====== Task data ======

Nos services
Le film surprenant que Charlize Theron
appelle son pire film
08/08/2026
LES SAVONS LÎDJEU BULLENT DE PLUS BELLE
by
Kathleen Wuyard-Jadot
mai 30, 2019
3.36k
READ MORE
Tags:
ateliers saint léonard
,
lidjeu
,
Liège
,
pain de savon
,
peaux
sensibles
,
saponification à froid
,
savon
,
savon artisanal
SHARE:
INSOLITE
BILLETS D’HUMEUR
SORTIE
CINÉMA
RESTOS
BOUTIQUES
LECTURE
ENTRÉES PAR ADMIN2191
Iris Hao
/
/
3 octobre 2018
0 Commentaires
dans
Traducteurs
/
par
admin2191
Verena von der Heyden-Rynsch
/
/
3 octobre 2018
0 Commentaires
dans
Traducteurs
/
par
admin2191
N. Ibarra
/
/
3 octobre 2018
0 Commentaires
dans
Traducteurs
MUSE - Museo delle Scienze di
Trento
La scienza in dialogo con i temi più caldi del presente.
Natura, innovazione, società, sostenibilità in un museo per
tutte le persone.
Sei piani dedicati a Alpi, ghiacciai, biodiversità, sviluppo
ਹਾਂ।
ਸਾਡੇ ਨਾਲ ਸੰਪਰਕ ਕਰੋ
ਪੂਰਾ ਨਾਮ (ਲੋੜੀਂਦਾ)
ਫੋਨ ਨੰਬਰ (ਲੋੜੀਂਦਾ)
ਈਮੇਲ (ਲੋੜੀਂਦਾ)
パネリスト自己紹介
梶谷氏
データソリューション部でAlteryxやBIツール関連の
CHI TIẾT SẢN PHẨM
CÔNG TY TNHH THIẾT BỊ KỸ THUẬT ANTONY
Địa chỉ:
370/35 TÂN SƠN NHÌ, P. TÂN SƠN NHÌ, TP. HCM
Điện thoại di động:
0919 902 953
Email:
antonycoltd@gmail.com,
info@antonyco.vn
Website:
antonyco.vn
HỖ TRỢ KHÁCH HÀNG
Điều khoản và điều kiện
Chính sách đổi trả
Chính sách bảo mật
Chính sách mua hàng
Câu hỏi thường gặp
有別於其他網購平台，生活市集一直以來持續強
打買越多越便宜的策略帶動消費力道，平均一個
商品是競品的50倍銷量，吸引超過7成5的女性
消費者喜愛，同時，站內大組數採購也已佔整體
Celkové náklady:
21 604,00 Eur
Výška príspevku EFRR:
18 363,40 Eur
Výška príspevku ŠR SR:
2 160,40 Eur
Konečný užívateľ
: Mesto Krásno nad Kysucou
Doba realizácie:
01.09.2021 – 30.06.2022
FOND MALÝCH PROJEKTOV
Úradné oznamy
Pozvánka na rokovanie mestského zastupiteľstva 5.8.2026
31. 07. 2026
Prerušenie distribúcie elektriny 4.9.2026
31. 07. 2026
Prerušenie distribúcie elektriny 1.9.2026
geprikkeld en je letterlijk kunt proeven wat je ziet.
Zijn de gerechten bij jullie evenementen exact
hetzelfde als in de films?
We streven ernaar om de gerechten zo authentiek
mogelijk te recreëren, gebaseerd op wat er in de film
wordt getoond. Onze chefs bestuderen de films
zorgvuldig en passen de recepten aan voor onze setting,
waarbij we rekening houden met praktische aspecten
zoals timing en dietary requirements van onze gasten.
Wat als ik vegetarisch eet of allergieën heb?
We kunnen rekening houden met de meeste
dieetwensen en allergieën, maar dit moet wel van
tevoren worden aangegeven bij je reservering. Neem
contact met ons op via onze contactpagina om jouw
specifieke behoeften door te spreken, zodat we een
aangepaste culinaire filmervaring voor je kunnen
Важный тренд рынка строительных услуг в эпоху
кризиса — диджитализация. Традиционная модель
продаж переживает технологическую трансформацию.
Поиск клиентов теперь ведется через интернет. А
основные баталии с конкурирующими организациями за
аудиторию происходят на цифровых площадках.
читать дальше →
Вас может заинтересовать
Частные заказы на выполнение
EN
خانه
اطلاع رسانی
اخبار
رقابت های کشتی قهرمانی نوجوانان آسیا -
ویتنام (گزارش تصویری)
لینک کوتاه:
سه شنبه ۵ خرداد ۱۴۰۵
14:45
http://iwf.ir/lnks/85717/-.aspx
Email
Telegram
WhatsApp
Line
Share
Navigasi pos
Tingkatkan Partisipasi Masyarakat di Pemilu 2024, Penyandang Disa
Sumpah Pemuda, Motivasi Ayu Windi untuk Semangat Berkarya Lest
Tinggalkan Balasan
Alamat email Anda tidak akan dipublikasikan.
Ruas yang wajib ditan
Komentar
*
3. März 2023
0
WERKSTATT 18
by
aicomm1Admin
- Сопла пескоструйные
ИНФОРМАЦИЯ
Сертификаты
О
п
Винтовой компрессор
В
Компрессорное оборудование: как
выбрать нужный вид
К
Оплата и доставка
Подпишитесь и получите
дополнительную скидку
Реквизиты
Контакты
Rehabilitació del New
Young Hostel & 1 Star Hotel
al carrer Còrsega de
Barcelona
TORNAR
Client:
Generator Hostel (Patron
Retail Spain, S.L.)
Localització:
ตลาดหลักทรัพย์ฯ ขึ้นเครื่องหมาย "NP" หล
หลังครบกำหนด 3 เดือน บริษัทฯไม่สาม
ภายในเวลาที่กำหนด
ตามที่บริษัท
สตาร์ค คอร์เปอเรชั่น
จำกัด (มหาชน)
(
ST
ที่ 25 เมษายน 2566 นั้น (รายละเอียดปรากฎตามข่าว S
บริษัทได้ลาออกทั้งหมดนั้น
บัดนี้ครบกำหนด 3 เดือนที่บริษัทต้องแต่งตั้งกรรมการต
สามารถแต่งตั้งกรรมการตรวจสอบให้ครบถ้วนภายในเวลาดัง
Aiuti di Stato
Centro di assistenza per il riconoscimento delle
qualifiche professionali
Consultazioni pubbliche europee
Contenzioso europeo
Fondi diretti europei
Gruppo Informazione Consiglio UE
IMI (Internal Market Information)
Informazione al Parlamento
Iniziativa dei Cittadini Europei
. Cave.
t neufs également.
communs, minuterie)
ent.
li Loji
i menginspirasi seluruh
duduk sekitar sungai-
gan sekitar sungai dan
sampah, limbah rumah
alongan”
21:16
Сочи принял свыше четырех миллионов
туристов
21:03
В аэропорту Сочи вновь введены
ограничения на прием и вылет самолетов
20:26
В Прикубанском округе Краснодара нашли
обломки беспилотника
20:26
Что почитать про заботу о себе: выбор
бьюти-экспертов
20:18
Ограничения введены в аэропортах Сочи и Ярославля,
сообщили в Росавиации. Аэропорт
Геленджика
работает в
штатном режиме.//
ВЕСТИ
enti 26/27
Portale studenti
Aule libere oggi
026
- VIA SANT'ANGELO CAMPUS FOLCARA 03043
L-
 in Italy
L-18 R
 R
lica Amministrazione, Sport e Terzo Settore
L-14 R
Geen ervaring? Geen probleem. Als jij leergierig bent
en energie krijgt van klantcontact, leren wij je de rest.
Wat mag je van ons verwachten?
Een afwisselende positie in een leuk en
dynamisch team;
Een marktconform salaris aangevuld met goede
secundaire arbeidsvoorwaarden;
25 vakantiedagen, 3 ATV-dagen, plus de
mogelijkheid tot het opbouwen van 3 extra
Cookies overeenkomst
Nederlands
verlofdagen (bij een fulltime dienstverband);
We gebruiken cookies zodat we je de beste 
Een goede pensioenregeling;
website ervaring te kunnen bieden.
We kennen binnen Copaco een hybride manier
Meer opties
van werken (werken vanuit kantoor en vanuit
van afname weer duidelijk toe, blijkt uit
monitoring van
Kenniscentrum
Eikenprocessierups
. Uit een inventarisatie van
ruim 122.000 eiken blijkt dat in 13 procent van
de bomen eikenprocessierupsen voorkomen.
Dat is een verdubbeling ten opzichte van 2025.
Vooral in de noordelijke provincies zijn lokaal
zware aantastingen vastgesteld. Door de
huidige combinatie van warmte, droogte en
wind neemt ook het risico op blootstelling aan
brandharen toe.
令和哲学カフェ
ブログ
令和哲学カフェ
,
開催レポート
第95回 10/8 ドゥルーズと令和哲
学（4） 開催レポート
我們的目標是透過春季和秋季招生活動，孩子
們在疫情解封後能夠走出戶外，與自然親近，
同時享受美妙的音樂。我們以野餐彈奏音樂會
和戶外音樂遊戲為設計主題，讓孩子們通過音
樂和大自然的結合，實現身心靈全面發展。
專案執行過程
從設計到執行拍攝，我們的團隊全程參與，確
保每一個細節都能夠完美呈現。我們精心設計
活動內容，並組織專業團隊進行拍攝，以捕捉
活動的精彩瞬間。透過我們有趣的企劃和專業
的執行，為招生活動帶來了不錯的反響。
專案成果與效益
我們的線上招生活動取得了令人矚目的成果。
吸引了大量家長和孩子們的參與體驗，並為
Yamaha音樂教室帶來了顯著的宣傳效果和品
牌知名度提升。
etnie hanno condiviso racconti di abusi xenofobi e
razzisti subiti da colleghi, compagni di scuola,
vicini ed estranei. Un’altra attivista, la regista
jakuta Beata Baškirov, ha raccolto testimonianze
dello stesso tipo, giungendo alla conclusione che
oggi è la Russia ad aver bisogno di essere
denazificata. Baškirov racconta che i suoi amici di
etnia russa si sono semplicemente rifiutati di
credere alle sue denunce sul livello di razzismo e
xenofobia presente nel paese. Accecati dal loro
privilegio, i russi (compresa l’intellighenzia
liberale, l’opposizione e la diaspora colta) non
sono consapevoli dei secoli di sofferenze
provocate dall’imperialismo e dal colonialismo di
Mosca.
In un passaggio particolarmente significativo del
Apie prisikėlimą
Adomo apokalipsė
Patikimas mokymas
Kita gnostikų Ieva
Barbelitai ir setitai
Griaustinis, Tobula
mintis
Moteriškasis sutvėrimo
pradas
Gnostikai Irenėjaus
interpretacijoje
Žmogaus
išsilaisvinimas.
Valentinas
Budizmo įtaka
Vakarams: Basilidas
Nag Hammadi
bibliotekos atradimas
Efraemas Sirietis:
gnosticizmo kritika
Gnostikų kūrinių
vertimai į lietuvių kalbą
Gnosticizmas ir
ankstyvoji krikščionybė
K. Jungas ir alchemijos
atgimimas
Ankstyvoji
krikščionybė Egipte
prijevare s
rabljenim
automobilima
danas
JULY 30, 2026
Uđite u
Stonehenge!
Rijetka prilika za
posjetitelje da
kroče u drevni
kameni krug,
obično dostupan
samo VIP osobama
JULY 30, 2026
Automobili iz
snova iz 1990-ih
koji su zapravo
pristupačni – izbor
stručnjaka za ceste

======

Problem to work on: Rewrite the records from their first line through the line containing "La scienza in", swapping "Traducteurs" for "Traductrices" and leaving everything else unchanged.

Task answer:
Nos services
Le film surprenant que Charlize Theron
appelle son pire film
08/08/2026
LES SAVONS LÎDJEU BULLENT DE PLUS BELLE
by
Kathleen Wuyard-Jadot
mai 30, 2019
3.36k
READ MORE
Tags:
ateliers saint léonard
,
lidjeu
,
Liège
,
pain de savon
,
peaux
sensibles
,
saponification à froid
,
savon
,
savon artisanal
SHARE:
INSOLITE
BILLETS D’HUMEUR
SORTIE
CINÉMA
RESTOS
BOUTIQUES
LECTURE
ENTRÉES PAR ADMIN2191
Iris Hao
/
/
3 octobre 2018
0 Commentaires
dans
Traductrices
/
par
admin2191
Verena von der Heyden-Rynsch
/
/
3 octobre 2018
0 Commentaires
dans
Traductrices
/
par
admin2191
N. Ibarra
/
/
3 octobre 2018
0 Commentaires
dans
Traductrices
MUSE - Museo delle Scienze di
Trento
La scienza in dialogo con i temi più caldi del presente.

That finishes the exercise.